5. No real-time configuration: Changing curves or filters requires reflashing the firmware. For competitive sim racers who want to adjust response on the fly, this is impractical. A future version could implement USB HID output reports to allow host-side configuration.

Open questions:
- Will the developer add support for external ADCs to increase resolution?
- Can the firmware be ported to other MCUs like the RP2040 (Raspberry Pi Pico), which also has native USB and is cheaper?
- How will the project handle the growing demand for wireless controllers? Bluetooth HID is a different beast entirely.

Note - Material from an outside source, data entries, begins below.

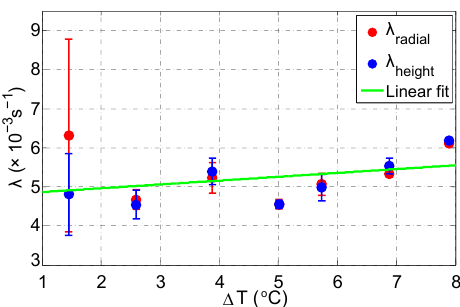
Figure 9. Air reheating rates ( λ ) following an adiabatic pressure reduction versus the initial temperature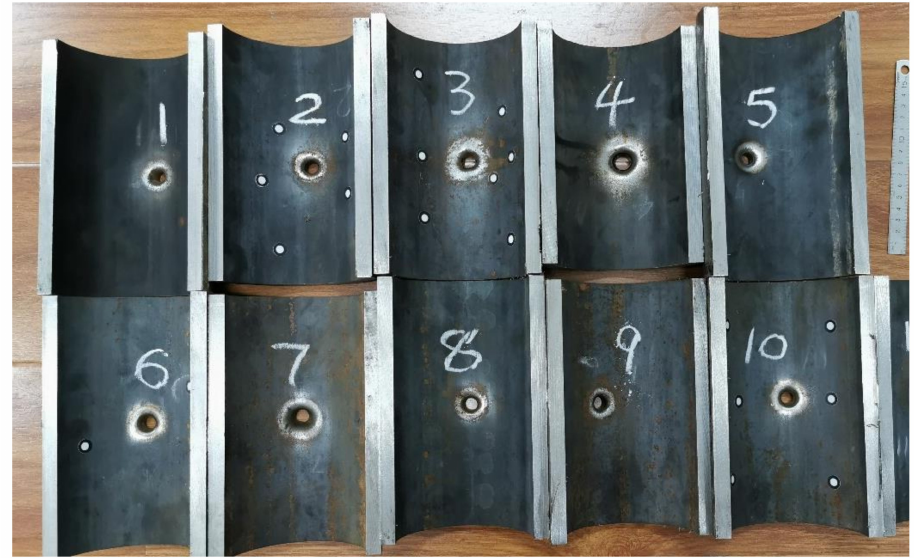
Figure 5. Internal perforation shapes in tests 1–10 after erosion.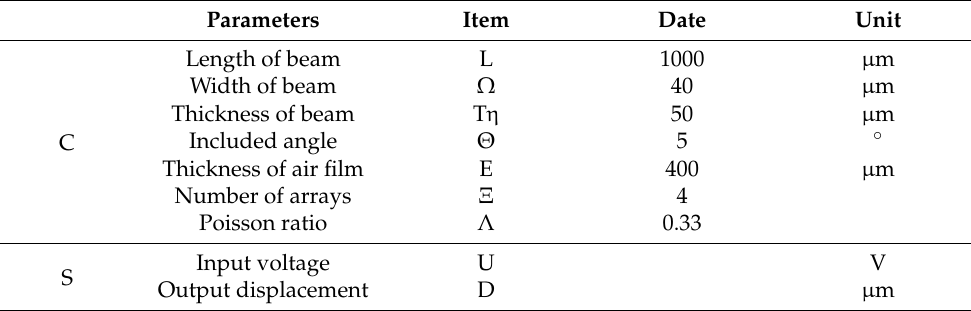
Table 2. Basic parameters after classification of V-shaped electro-thermal actuator. Parameters Item Date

AINews Verdict & Predictions

The brunobbs/arduinojoystickfirmware is a technically sound project that fills a specific niche: it gives makers the ability to create custom joysticks with software-defined response curves, without requiring deep knowledge of USB HID protocols. Its primary competition is not commercial controllers but other DIY firmware like MMJoy2 and FreeJoy. Where it wins is simplicity and documentation—a beginner can get a working joystick in under an hour.

Our predictions:
1. Within 6 months, the project will gain a graphical configuration tool (likely a Python-based GUI or web app), increasing its star count to 200+. The developer has already hinted at this in the repository’s issues.
2. Within 12 months, a fork will emerge that supports the Raspberry Pi Pico (RP2040), which offers 12-bit ADC and costs $4. This will become the de facto standard for DIY HID joysticks due to the Pico’s lower cost and higher performance.
3. Commercial manufacturers will respond by offering “open firmware” versions of their budget controllers, allowing users to flash custom curves. Thrustmaster is the most likely candidate, given its history of community engagement (e.g., the T16000M’s replaceable grip).
4. The biggest impact will not be on gaming but on industrial and accessibility applications. The ability to create custom HID input devices with tailored response curves is invaluable for assistive technology (e.g., joysticks for users with motor impairments) and specialized machinery controls. We expect to see this firmware used in university labs and maker spaces for prototyping custom input devices.

What to watch: The next commit to the repository. If the developer adds support for the RP2040 or an external ADC, the project will leapfrog its competitors. If not, it will remain a niche tool for Arduino enthusiasts. Either way, the concept of software-defined HID curves is here to stay, and this firmware is a clean, well-documented reference implementation.